Daniela Gabor & Sebastian Kohl, The Greens / EFA
2022
Daniela Gabor & Sebastian Kohl
The 2022 report by Daniela Gabor and Sebastian Kohl, commissioned by The Greens/EFA, investigates the increasing influence of institutional investors in European housing markets and its effects on affordability. It reveals that institutional landlords have transformed around €40 billion of Berlin's housing into rental assets, significantly impacting major cities. Key drivers of this trend include low interest rates and government policies that inadvertently inflate housing prices. The report outlines the negative consequences, such as reduced affordability, tenant displacement, and increased urban inequalities.
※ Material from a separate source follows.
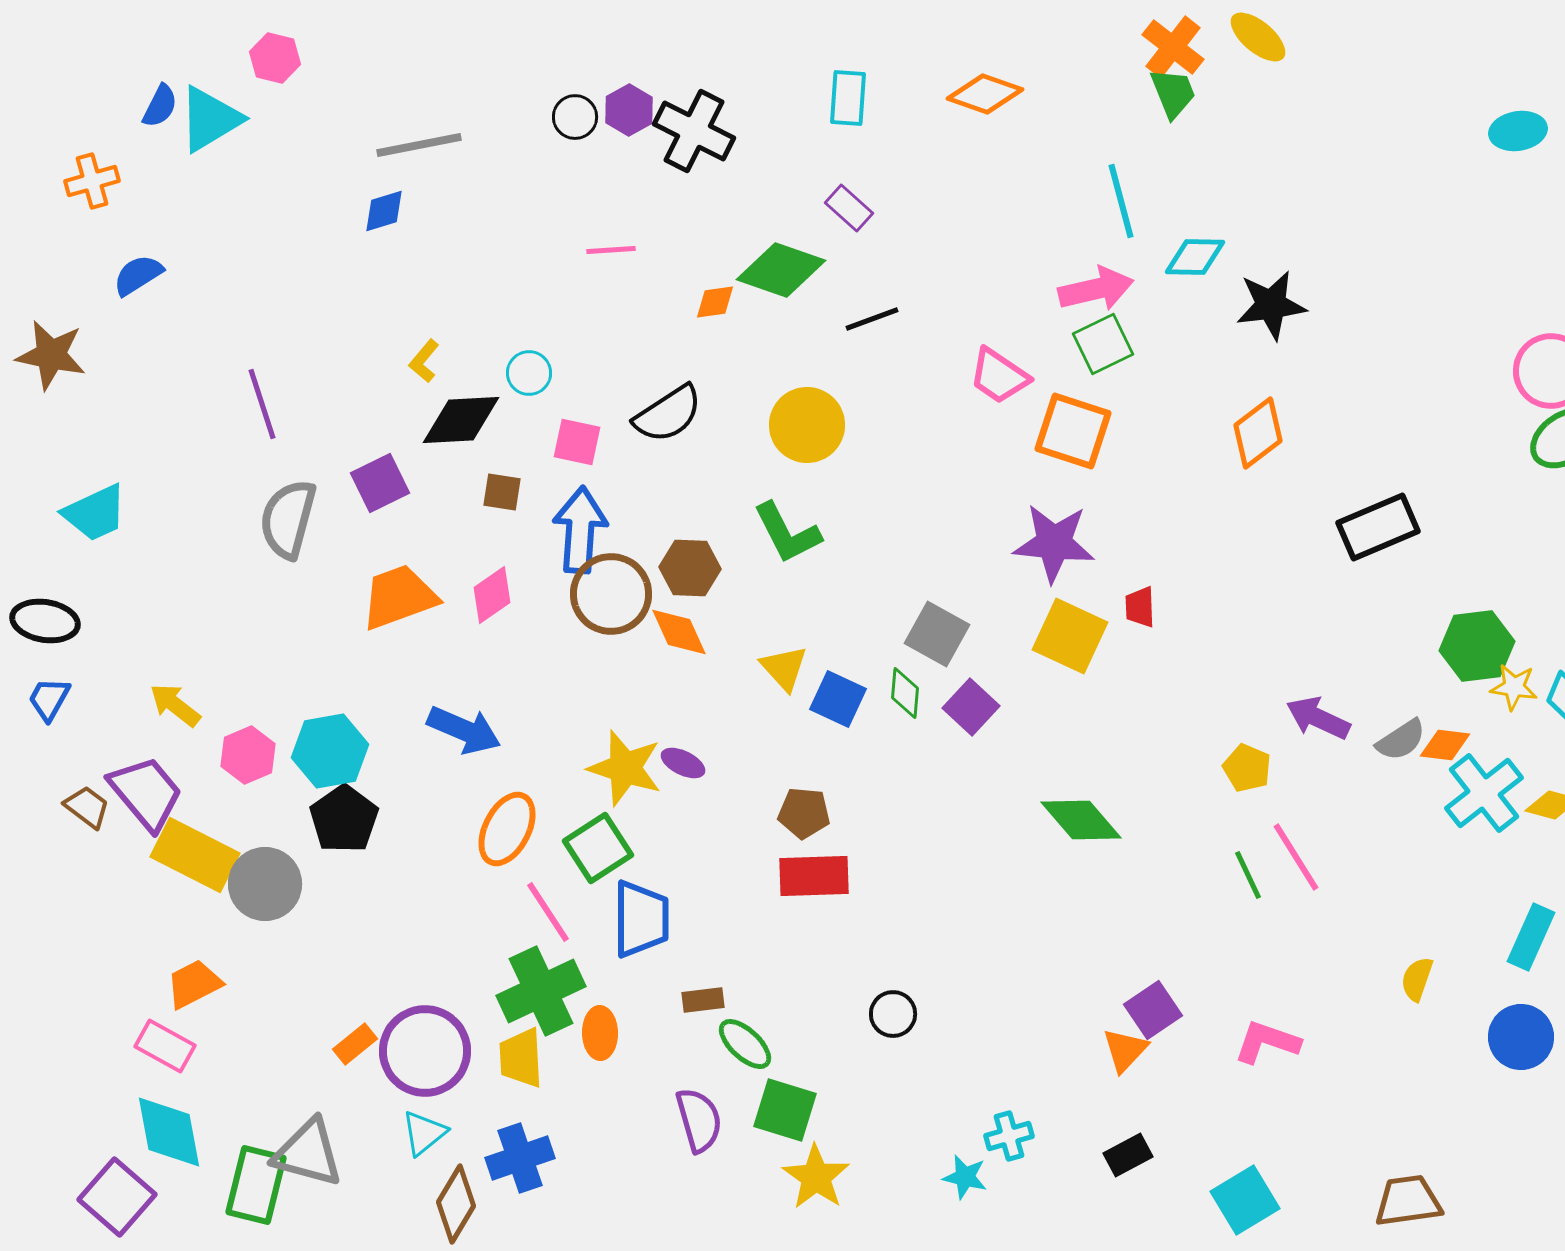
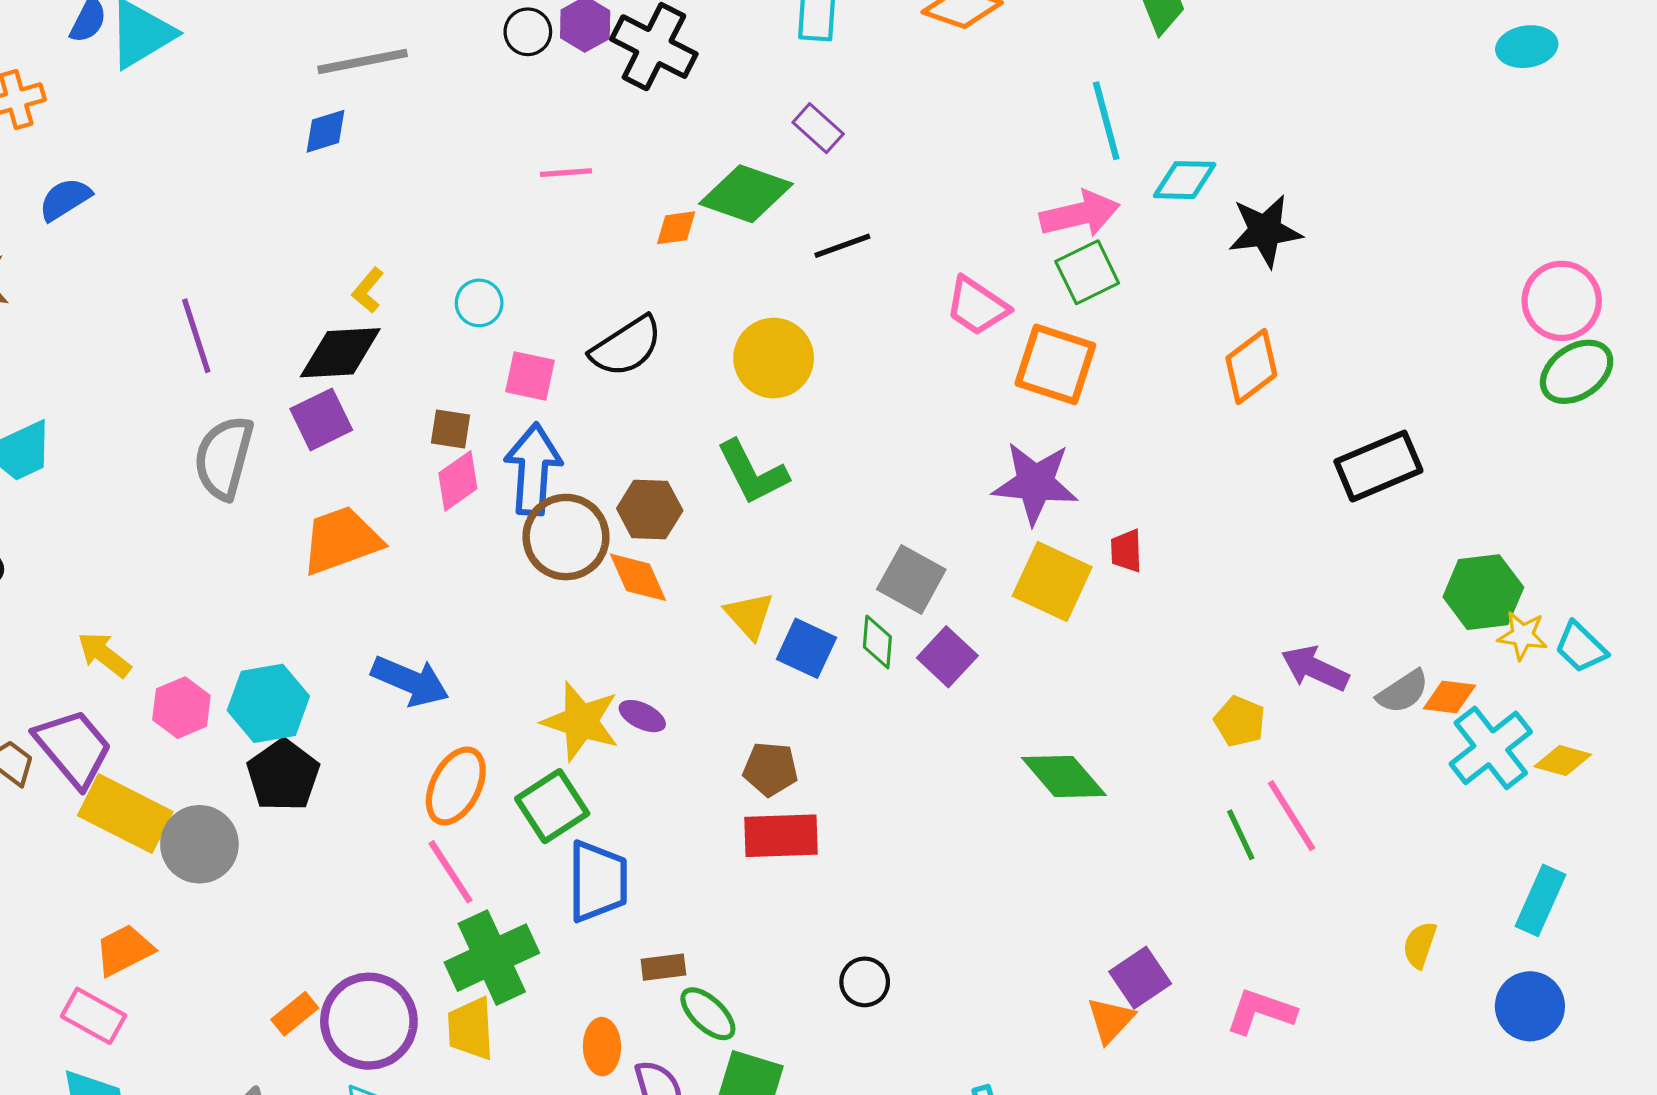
black diamond: (461, 420) -> (340, 353), moved
pink diamond: (492, 595) -> (458, 481), moved
pink line: (548, 912) -> (450, 872), moved
orange ellipse: (600, 1033) -> (602, 1047), moved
To address these issues, it proposes several policy recommendations, including the creation of a social taxonomy for institutional landlords, establishing a European Housing Fund, and enhancing regulatory oversight mechanisms. The report emphasizes the need for urgent policy action to ensure that housing remains accessible and affordable for citizens rather than primarily serving as an investment opportunity for institutional entities.
Context
This 2022 report by Daniela Gabor and Sebastian Kohl, commissioned by The Greens/EFA in the European Parliament, examines the growing role of institutional investors in European housing markets and its implications for housing affordability and accessibility.
Key Findings
Scale of Institutional Investment
- Institutional landlords have converted approximately €40 billion of Berlin's housing stock into rental assets, double the combined value of London's and Amsterdam's institutionally owned properties
- Over 4,000 institutional investors directed around $3.6 trillion of their $136 trillion assets under management to European real estate in 2021
- Of these, 1,325 investors with $44 trillion in assets held residential properties in their portfolios
Drivers of Housing Financialization
- Low interest rates pushing investors to seek higher yields in alternative assets like housing
- Government policies ostensibly aimed at homeowners that end up inflating house prices
- Withdrawal of state from social housing provision
- Regulatory frameworks that facilitate institutional investment in housing
Impact on Housing Markets
- Reduced housing affordability in major European cities
- Displacement of lower-income tenants
- Changes in neighborhood character and deepening urban inequalities
- Strategic land banking by institutional investors contributing to housing shortages
Key Policy Recommendations
1. Sustainable Institutional Housing Framework
Development of a social-washing-proof Social Taxonomy with mandatory disclosure and regulation of institutional landlords, including:
- Special provisions for housing in the Social Taxonomy
- Mandatory disclosure regime for institutional investors
- Escalation-based regulatory regime for housing asset classes
2. European Housing Fund
Creation of a fund that would:
- Act as a countercyclical force during housing market crises
- Prevent transfer of housing units from private/public ownership to institutional portfolios
- Raise financing for public investment in social housing
3. Housing Red Flag Rule
Implementation of oversight mechanisms to ensure new European-level regulatory initiatives do not inadvertently de-risk housing asset classes for institutional landlords
4. Enhanced Macroprudential Mandate
Expanding central banks' authority to react to house price inflation through tighter, socially just regulation of mortgage lending
Significance
This report represents one of the first comprehensive analyses of how European legislation and financial regulation have enabled the transformation of housing into an asset class. It highlights the urgent need for policy intervention to ensure housing remains accessible and affordable for European citizens, rather than primarily serving as an investment vehicle for institutional investors.